Als Westerwelle im Mai 2006 den Vorsitz der FDP-Bundesfraktion übernahm, begann meine intensivste journalistische Zeit mit diesem außergewöhnlich begabten, aber auch umstrittenen Politiker. Die nun regelmäßigen Begegnungen in Hintergrundkreisen und bei anderen Gelegenheiten schärften meinen Blick auf den Menschen. Westerwelle war im Umgang ein ausgesprochen höflicher, kultivierter Mann. Manche fanden ihn eher steif und gestelzt. Mir gefiel sein persönliches Auftreten meistens. Ich mag witzige und schlagfertige Menschen.
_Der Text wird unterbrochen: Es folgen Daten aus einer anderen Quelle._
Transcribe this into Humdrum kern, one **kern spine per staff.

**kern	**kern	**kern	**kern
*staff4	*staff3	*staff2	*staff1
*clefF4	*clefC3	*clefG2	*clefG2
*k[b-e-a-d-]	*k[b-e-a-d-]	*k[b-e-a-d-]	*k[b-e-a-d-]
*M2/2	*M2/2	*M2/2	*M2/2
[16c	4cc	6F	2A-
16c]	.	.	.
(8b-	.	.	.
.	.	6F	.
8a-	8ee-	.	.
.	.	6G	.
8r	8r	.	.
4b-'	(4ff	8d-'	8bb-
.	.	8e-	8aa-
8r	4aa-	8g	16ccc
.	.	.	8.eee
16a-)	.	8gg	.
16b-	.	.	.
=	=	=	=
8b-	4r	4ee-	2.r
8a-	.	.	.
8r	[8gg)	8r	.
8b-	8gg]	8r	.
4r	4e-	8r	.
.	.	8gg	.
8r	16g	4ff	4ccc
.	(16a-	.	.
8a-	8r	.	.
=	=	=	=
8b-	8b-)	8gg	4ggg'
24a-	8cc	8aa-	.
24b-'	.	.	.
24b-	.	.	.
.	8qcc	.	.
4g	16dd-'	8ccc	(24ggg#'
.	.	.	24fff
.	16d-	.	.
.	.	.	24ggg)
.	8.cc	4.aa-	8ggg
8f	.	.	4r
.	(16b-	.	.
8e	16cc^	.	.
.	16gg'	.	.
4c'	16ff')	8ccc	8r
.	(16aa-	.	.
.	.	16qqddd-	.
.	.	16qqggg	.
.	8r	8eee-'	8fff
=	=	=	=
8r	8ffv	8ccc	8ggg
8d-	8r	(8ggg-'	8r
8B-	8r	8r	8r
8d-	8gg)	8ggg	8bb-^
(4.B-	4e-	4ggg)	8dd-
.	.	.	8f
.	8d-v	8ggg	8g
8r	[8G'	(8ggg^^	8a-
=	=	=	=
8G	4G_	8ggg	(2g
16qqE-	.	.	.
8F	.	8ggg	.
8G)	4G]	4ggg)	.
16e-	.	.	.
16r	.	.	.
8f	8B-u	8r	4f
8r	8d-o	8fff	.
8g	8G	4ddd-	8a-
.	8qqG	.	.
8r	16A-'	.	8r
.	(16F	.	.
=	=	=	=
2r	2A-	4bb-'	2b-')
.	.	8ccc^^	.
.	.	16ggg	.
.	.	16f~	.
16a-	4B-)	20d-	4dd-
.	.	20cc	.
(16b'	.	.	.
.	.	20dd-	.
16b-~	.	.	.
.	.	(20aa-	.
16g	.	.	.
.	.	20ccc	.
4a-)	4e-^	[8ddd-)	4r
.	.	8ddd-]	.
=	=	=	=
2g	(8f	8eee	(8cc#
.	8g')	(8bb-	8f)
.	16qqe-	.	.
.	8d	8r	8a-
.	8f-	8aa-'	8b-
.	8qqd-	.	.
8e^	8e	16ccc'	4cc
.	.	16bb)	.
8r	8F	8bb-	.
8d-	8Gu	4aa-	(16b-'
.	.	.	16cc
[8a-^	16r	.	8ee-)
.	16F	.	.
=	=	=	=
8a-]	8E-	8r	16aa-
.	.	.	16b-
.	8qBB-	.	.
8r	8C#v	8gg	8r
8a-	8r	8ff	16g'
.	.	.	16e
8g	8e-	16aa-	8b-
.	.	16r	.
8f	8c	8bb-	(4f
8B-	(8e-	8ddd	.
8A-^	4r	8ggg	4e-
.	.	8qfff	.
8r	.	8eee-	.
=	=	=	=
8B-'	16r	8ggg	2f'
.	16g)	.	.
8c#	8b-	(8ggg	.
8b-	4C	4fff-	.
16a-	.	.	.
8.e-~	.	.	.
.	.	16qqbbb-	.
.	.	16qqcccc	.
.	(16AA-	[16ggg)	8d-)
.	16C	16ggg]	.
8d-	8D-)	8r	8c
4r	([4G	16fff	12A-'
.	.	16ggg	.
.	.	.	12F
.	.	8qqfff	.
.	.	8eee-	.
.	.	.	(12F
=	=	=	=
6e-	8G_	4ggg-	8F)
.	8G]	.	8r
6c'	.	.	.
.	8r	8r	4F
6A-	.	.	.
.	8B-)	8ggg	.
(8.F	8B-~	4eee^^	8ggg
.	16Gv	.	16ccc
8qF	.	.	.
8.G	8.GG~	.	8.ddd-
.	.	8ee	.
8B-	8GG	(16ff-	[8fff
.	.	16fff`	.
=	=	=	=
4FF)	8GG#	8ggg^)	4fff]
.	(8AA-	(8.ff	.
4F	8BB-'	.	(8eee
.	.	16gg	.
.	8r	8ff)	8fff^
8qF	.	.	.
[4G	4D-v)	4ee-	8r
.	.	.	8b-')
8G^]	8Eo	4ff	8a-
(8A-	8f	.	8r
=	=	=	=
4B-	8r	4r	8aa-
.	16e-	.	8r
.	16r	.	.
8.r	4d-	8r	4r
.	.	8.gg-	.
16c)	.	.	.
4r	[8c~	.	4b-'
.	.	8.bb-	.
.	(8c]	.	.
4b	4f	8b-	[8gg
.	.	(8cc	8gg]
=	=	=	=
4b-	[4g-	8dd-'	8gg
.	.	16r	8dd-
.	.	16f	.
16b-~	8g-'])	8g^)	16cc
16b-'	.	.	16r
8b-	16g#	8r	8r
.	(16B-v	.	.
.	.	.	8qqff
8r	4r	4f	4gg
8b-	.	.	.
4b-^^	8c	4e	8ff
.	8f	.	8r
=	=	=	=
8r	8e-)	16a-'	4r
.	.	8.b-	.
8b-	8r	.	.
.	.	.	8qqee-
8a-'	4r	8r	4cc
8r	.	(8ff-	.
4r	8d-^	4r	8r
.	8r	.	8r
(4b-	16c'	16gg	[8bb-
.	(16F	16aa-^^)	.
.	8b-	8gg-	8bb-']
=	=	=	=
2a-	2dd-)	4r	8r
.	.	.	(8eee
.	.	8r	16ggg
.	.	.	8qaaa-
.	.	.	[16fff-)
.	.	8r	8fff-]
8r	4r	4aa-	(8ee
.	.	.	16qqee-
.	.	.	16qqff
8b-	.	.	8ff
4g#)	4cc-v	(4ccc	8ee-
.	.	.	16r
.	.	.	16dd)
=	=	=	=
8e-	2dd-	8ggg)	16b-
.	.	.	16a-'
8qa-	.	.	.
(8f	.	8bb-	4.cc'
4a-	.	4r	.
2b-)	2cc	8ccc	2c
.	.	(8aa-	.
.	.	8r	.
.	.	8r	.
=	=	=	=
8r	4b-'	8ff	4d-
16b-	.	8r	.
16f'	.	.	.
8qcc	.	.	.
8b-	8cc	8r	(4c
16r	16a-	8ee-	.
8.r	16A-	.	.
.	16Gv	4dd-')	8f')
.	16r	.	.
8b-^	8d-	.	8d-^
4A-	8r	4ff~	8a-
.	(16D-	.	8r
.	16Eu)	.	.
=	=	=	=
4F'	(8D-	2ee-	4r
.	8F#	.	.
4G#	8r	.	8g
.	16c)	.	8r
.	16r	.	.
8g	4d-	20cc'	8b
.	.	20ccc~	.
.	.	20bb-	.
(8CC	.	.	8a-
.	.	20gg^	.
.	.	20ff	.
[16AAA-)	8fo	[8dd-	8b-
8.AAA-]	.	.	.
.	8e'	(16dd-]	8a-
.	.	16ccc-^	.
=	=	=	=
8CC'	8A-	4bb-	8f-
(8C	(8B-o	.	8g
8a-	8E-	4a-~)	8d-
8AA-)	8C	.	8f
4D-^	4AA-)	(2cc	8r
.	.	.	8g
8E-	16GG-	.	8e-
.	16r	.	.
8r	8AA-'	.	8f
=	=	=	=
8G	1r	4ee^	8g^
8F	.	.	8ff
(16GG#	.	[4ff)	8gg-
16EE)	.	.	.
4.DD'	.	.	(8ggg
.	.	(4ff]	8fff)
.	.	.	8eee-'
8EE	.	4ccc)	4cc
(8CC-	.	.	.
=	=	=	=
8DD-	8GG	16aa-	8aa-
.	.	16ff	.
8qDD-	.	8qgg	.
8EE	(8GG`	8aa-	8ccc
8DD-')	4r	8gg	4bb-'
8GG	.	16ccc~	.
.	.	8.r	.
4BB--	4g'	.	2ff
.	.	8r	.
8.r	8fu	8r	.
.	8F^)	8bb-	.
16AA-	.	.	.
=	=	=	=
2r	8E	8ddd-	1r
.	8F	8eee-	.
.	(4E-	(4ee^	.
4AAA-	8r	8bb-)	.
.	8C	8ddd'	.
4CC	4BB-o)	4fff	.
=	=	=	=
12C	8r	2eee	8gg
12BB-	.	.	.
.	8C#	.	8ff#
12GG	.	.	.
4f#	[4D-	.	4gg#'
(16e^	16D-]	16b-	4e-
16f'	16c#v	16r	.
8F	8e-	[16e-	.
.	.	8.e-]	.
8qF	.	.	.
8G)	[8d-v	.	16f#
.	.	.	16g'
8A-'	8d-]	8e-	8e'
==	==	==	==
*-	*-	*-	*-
Europäer aus Leidenschaft, nicht aus Kalkül

Ich erlebte aber auch oft den nachdenklichen Westerwelle. Einen, der auf Parteitagen und im persönlichen Gespräch zum Beispiel über seine Teenager-Erfahrungen in Frankreich erzählte. Dort erlebte er bei Älteren Ressentiments gegenüber dem deutschen Urlauber. Ressentiments, die ihren Ursprung in der Nazi-Vergangenheit seines Heimatlandes hatten. Dafür hatte Westerwelle großes Verständnis. Er erzählte diese Geschichte oft. Nicht aus Kalkül, sondern aus Leidenschaft für Europa. So habe ich es jedenfalls wahrgenommen.

Westerwelles größten Triumph erlebte ich im September 2009 als Live-Reporter bei der Bundestagswahl. Die FDP erzielte mit ihm als Spitzenkandidat 14,6 Prozent - das mit Abstand beste Ergebnis überhaupt. Damit war klar, dass die Liberalen nach elf Jahren Opposition auf die Regierungsbank zurückkehren würden. Auf der nahm Westerwelle als Außenminister und Vizekanzler Platz. Für mich endete damit die Zeit, in der ich ihm als Journalist relativ Nahe gekommen bin.

Kanzlerin Angela Merkel (l.) am 28. September 2009 nebem ihrem designierten Außenminister Guido Westerwelle (Foto: DPA)
Am Tag nach der Bundestagswahl 2009 empfängt Kanzlerin Merkel (l.) ihren künftigen Außenminister WesterwelleBild: picture-alliance/dpa

Meistens hat es Spaß gemacht

Da für Außenpolitik andere Kollegen zuständig sind, traf ich Westerwelle nur noch selten - auf Parteitagen oder beim Dreikönigstreffen in Stuttgart. Die letzten beruflichen Begegnungen mit ihm waren zugleich das Ende seiner steilen, aber auch kurvenreichen Karriere. Als die FDP im September 2013 erstmals aus dem Bundestag flog, war ich wieder als Reporter auf ihrer Wahlparty. Es war der traurigste Abend im politischen Leben Guido Westerwelles.

Ich musste an diesem historischen Tag an meine erste Begegnung mit ihm 1994 in Gera denken. Mit 51 geht so einer in die politische Rente? Irgendwie fand ich das schade. Ihn über viele Jahre mit der nötigen professionellen Distanz begleitet zu haben, hat mir meistens Spaß gemacht. Das kann ich längst nicht über jeden Politiker sagen.